Recently, one of our family dinners went sideways. The younger child was taunting the older child with a chicken sandwich (as they do) and their mother, suffering a migraine and at the end of her rope, was done. 

She asked the younger child to put the sandwich down. She asked a second time. She gave a final warning. But the child was too slow. In moments he’d been taken from the table to eat alone in his room. There was a great deal of wailing and gnashing of teeth. 

I deferred to her discipline until it was clear that things needed to be escalated. So as she stood outside our son’s bedroom door, I asked:

“Do you mind if I try and de-escalate?”  

She let me step in, and I was able to start talking to the kid, but I found myself in a dilemma. His mother had ordered him secluded to his room until bedtime. Once he was calm and processed his feelings he looked at me and asked, “Do I have to stay in my room still?”

There are two good options for parents in this situation:

“What did your mother (father) say?”: Unless life, health, or safety is on the line, deference should be made to the parent who first engaged in the discipline. Did I think he deserved it? Doesn’t matter. His mother did. I had to be on her team. Explaining this was sad for my kid, but undermining my wife would have been more damaging to everyone.   

“I’ve rethought my position.”: I could have also gone to my partner and talked with her about her decision. We could have communicated about what happened and she might have changed her mind. In this case, her “out” would have been to tell the kid she rethought her position and had come to an agreement with me on change of course. It’s not caving in. In fact, it helps children develop an understanding that it’s okay to change your mind based on new information. You don’t have to die on every hill. Sometimes you can decide to enjoy the view from the top instead. 

These two phrases are wonderful tools for achieving parental unity at the moment. If differences in parenting and discipline fail to coalesce later, then an honest conversation needs to happen. But it should happen behind the scenes — on a walk or after the kids go to bed or during some other private moment. 
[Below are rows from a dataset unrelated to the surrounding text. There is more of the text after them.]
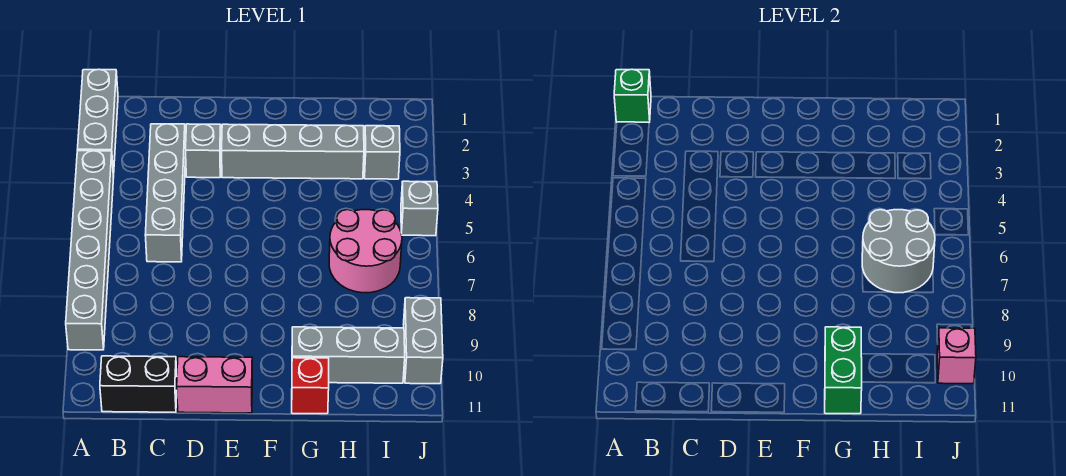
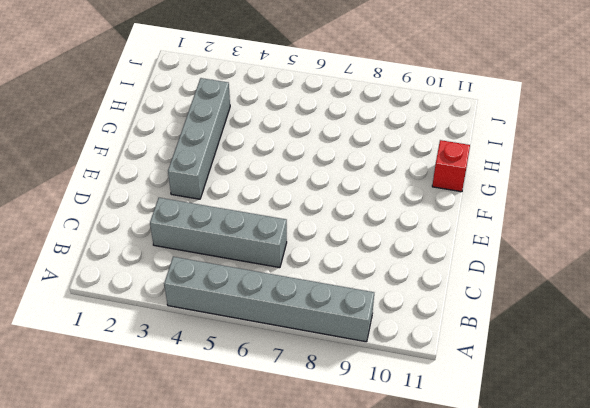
none -> grey brick A1:A3 level 1
none -> black brick B11:C11 level 1
none -> grey brick D3 level 1

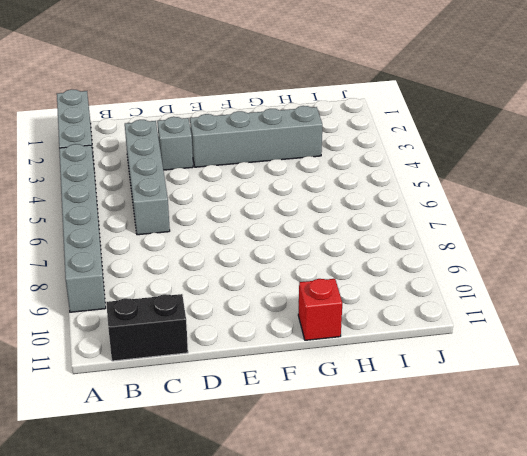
none -> pink brick D11:E11 level 1
none -> grey brick G10:I10 level 1
none -> pink round brick H6:I7 level 1

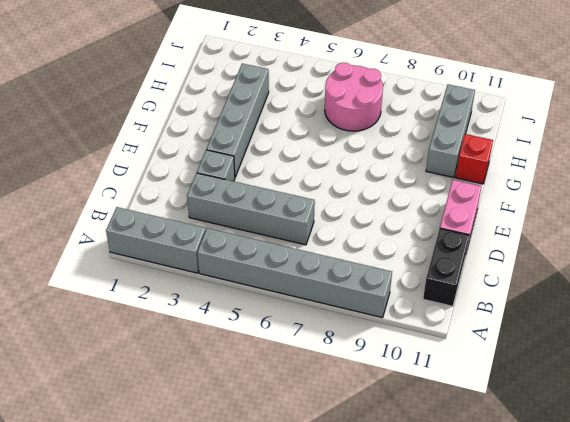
none -> grey brick I3 level 1
none -> grey brick J5 level 1
none -> grey brick J9:J10 level 1

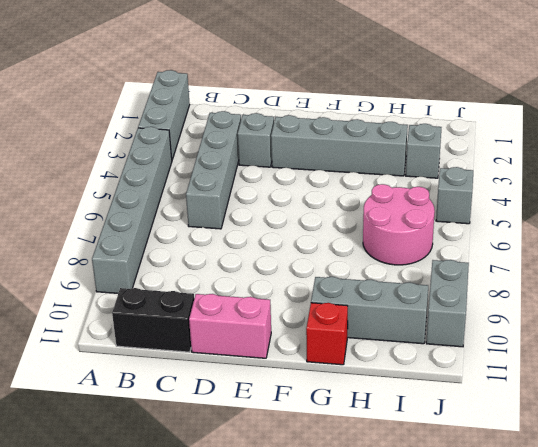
none -> green brick A1 level 2
none -> green brick G10:G11 level 2
none -> grey round brick H6:I7 level 2

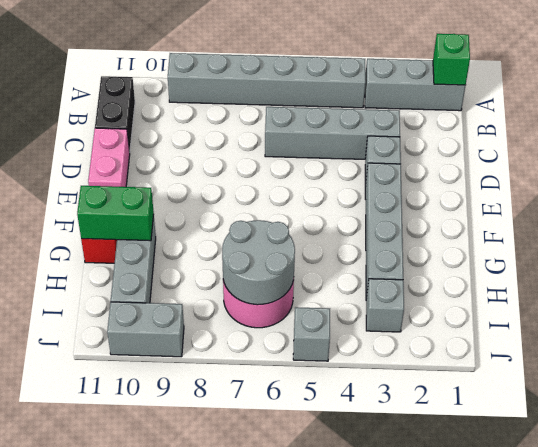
none -> pink brick J10 level 2

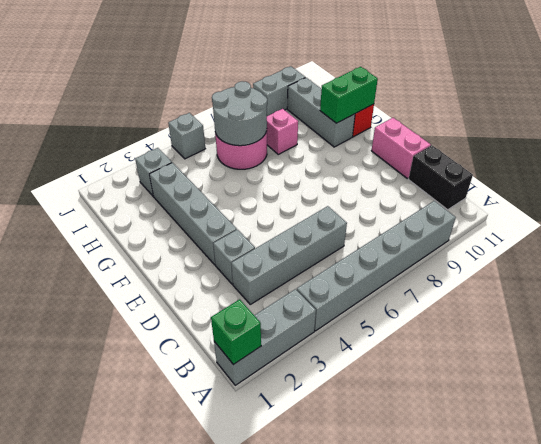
pink brick H8 level 1 -> pink brick J10 level 2

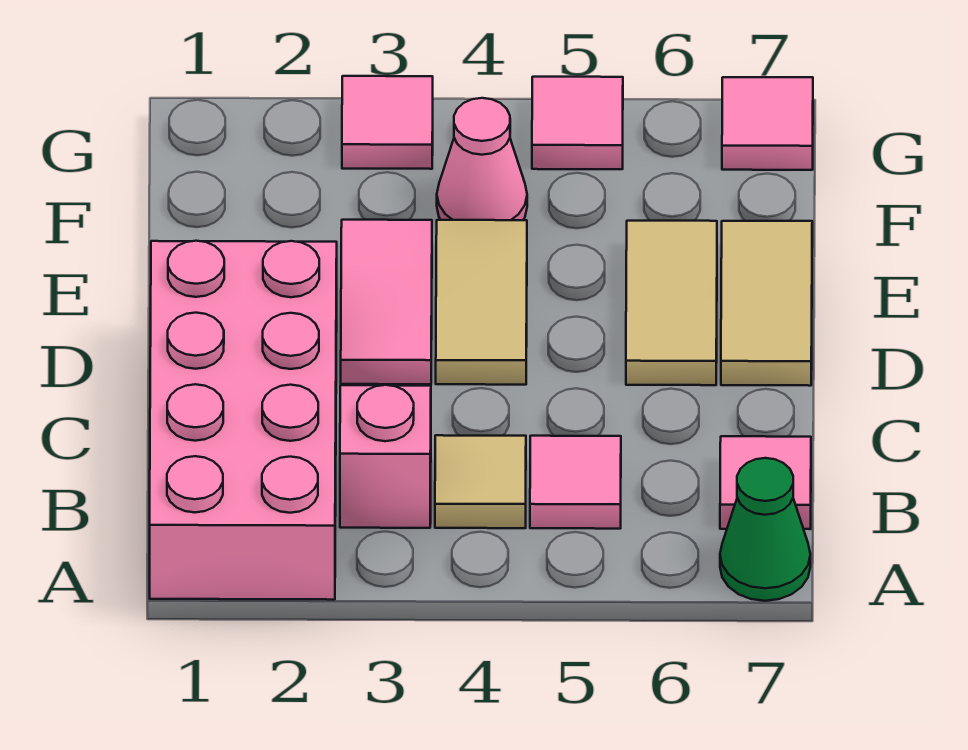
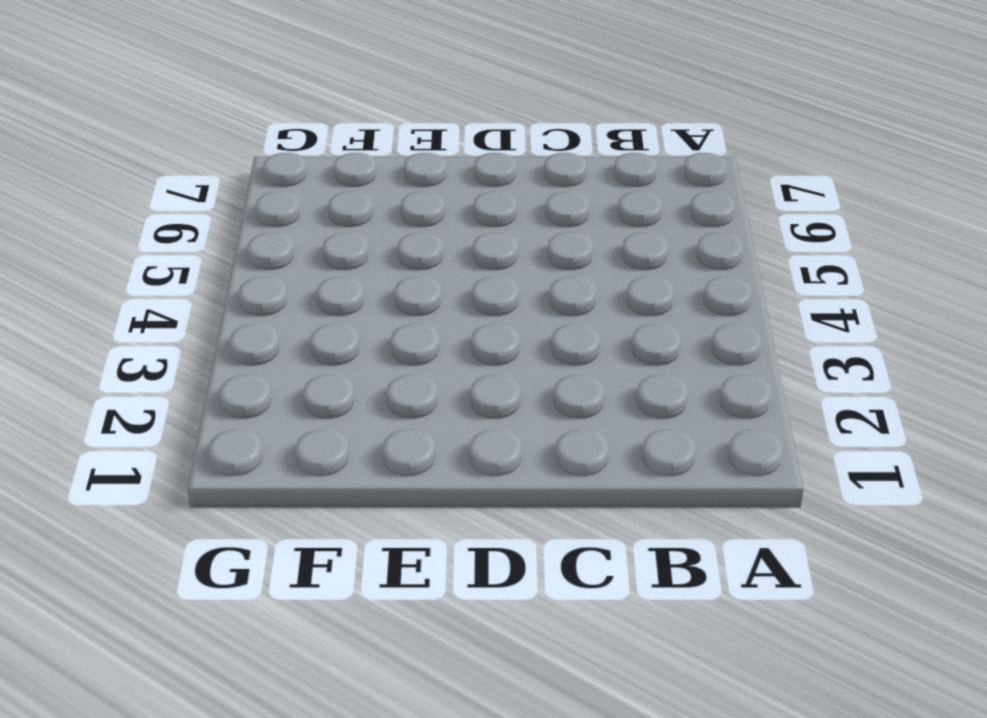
none -> pink brick A1:D2 level 1
none -> green cone A7 level 1
none -> pink brick B3 level 1

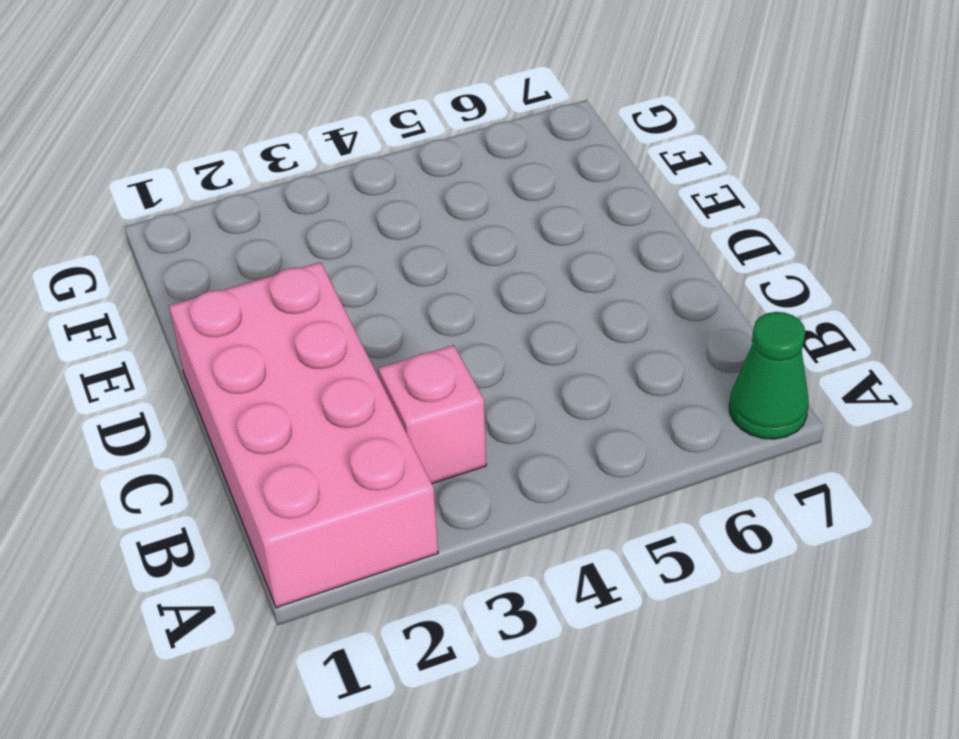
none -> tan tile B4 level 1
none -> pink tile B5 level 1
none -> pink tile B7 level 1

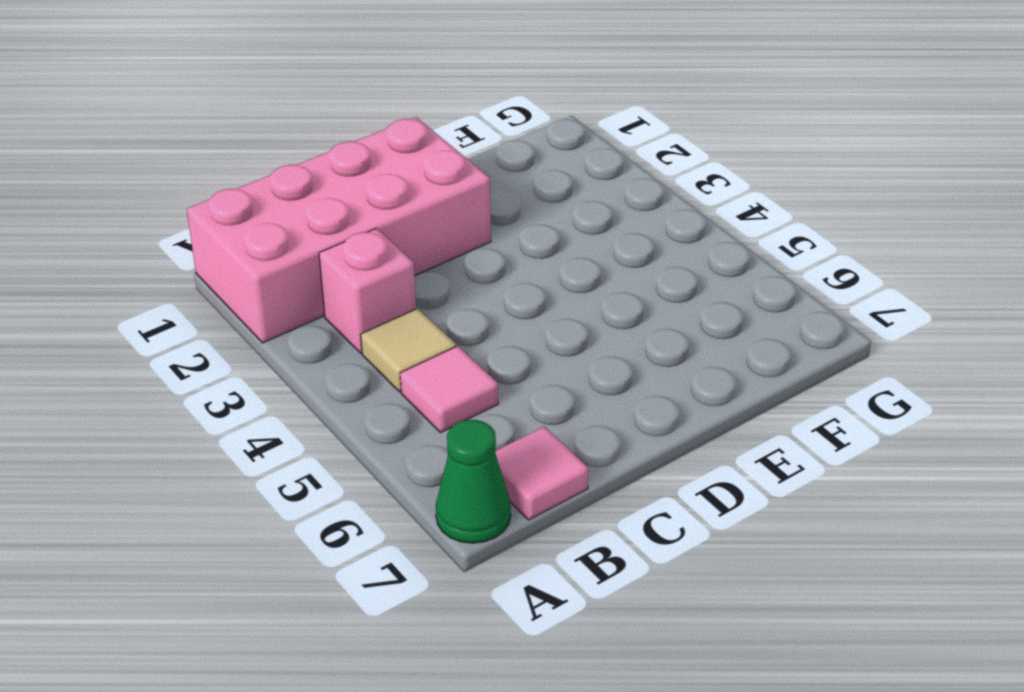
none -> pink tile D3:E3 level 1
none -> tan tile D4:E4 level 1
none -> tan tile D6:E6 level 1

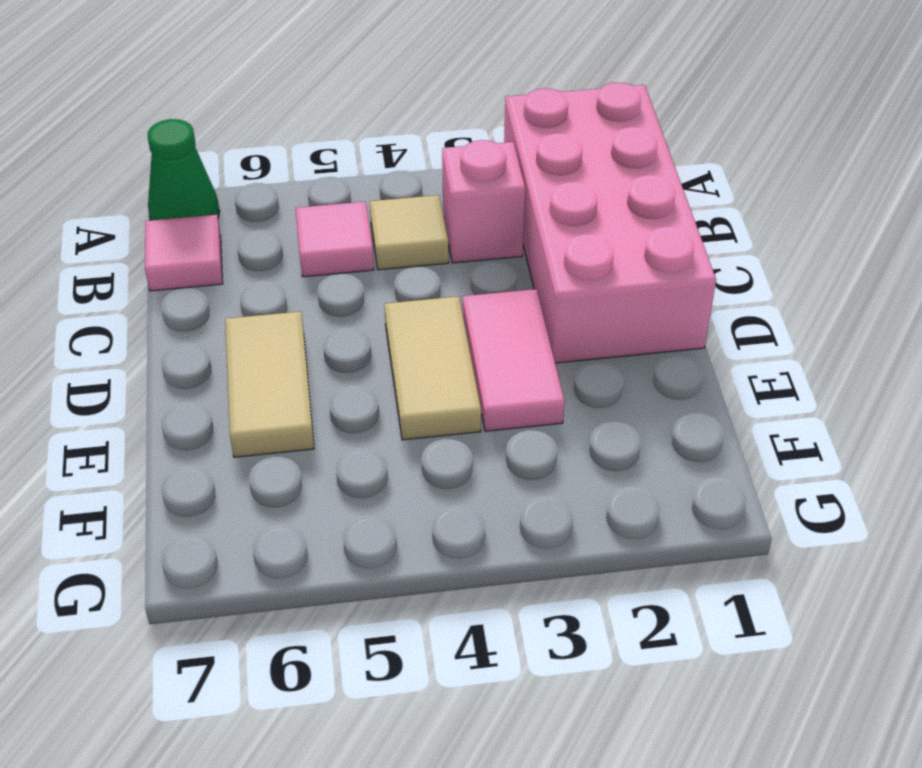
none -> tan tile D7:E7 level 1
none -> pink cone F4 level 1
none -> pink tile G3 level 1

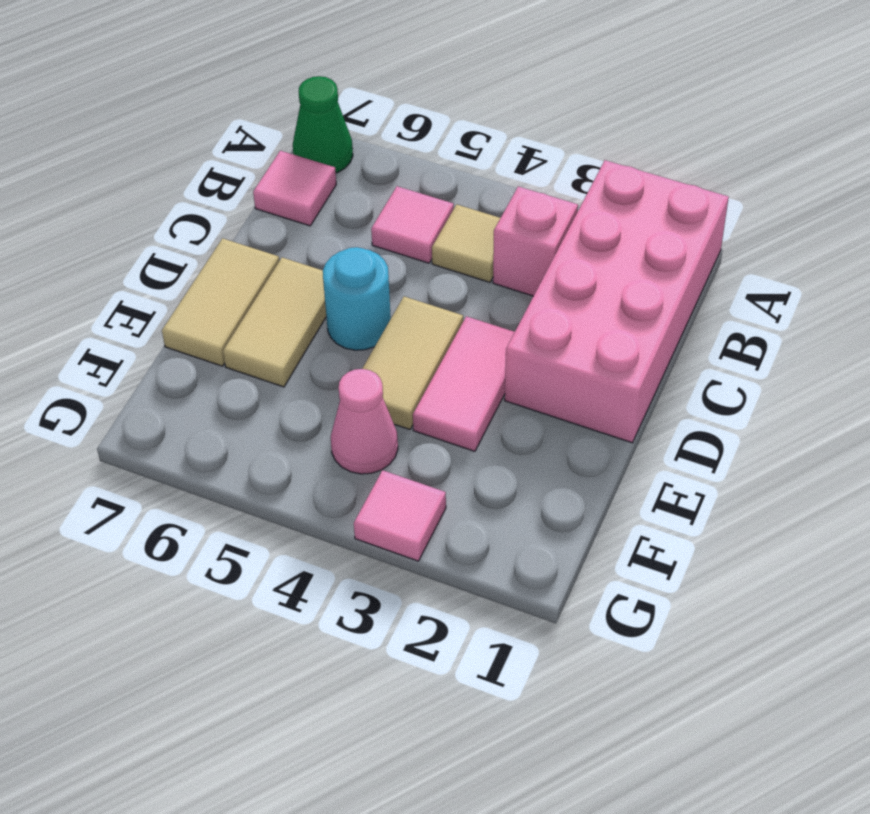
cyan round brick D5 level 1 -> none
none -> pink tile G5 level 1
none -> pink tile G7 level 1

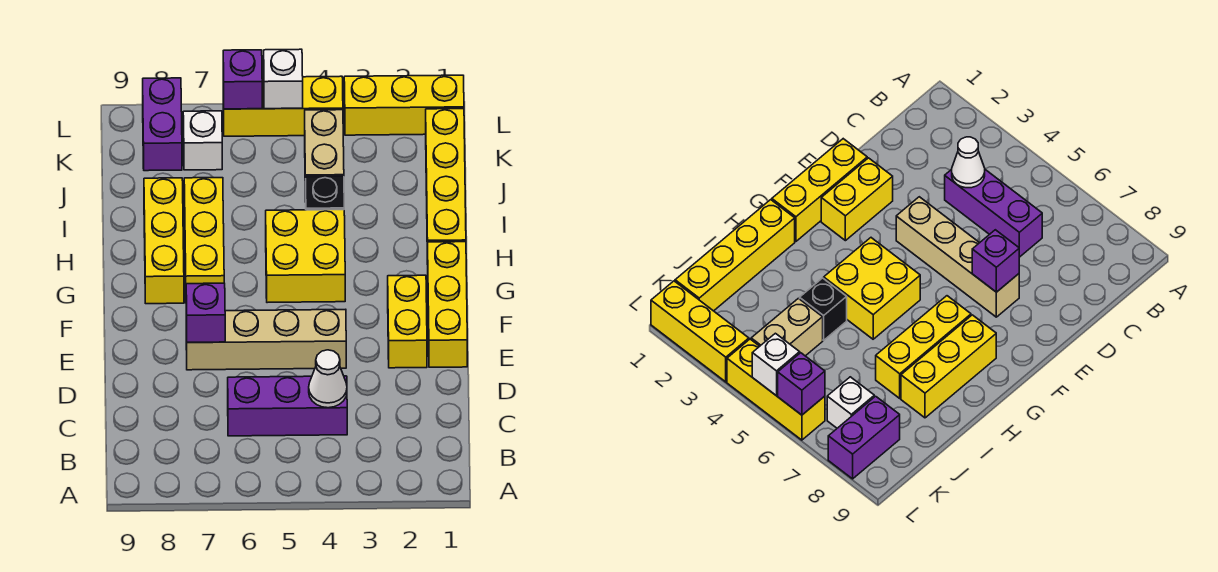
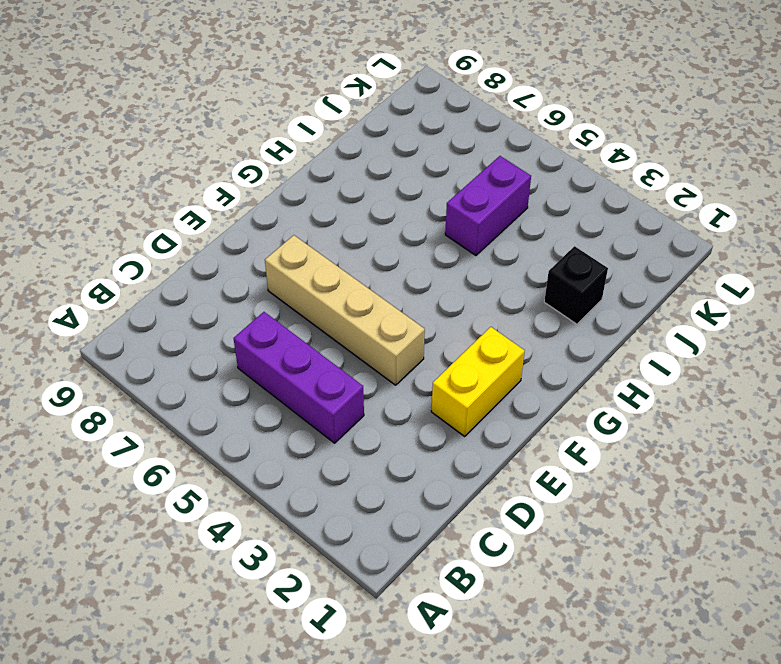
black brick I2 level 1 -> black brick I4 level 1
purple brick I5:J5 level 1 -> purple brick K8:L8 level 1
none -> yellow brick E1:G1 level 1
none -> yellow brick G4:H5 level 1
none -> yellow brick G7:I7 level 1

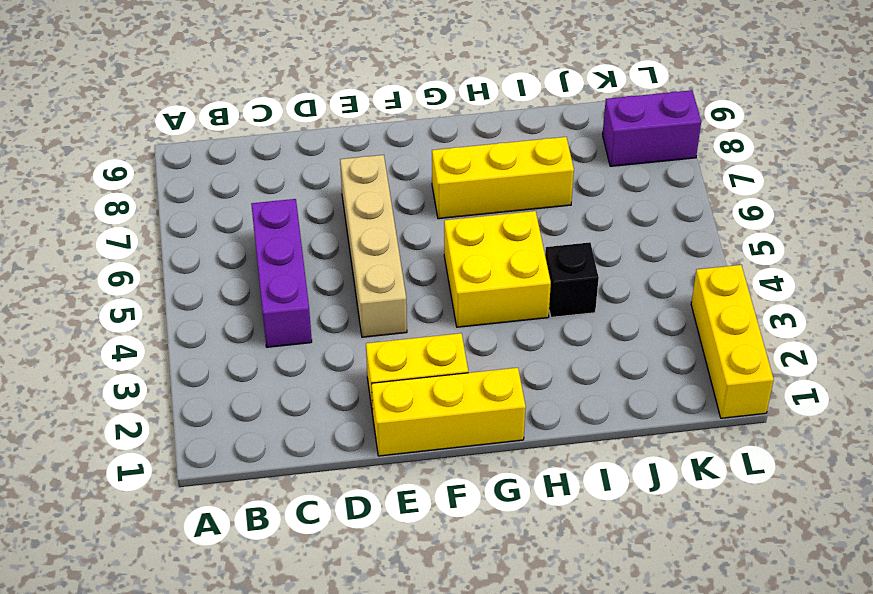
none -> yellow brick G8:I8 level 1
none -> yellow brick H1:K1 level 1
none -> tan brick J4:K4 level 1

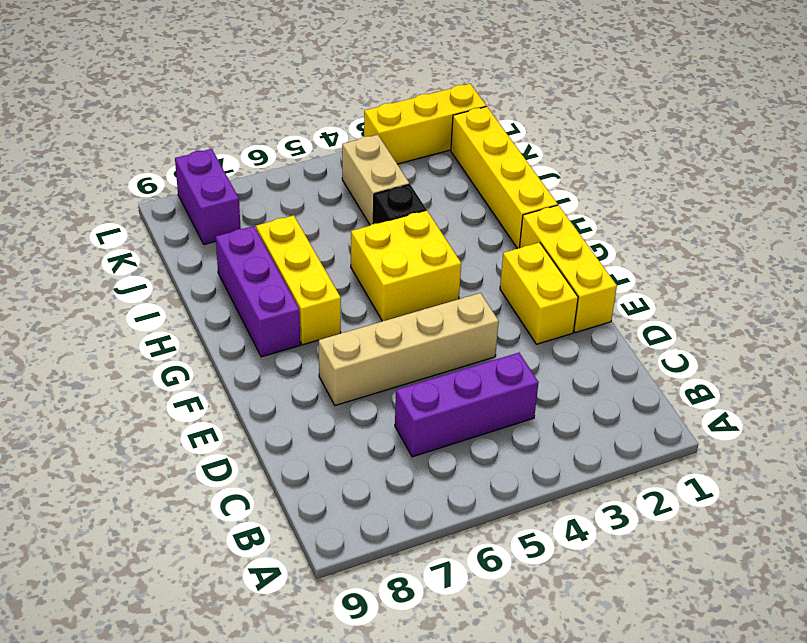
purple brick G8:I8 level 1 -> yellow brick G8:I8 level 1
none -> white brick K7 level 1
none -> yellow brick L4:L6 level 1
none -> white cone C4 level 2

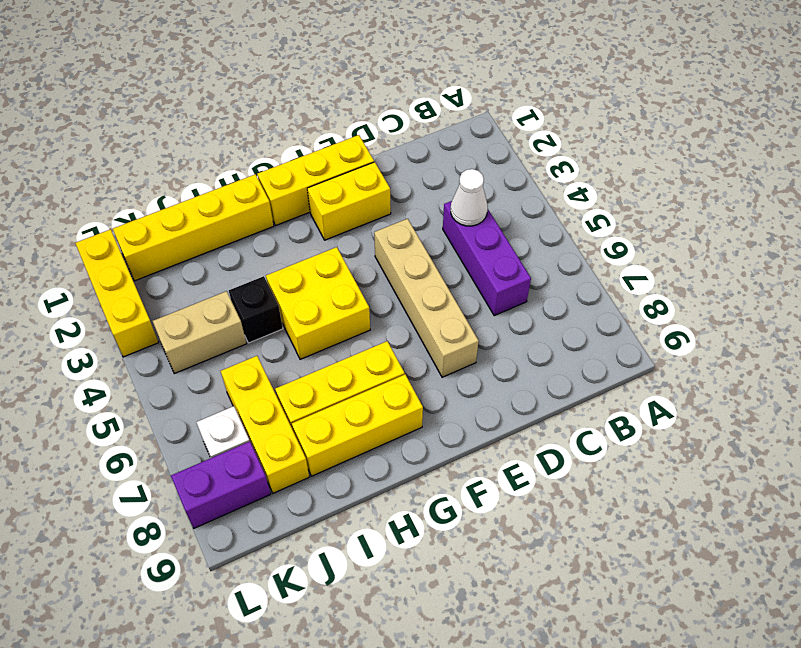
yellow brick J6:J8 level 1 -> yellow brick L4:L6 level 1
none -> purple brick E7 level 2
none -> white brick L5 level 2
none -> purple brick L6 level 2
It doesn’t have to be a hard conversation either. There need be no accusations or finger-pointing. Just talk about the core values of your family and recenter your tactics. Because the way you talk and interact with your kids should always be based on the values your family shares. 

In the end that’s what makes it easier to get back on the same page with your parenting partner. Will you stay on the same page forever? Who knows. But, in a pinch, you can always pretend.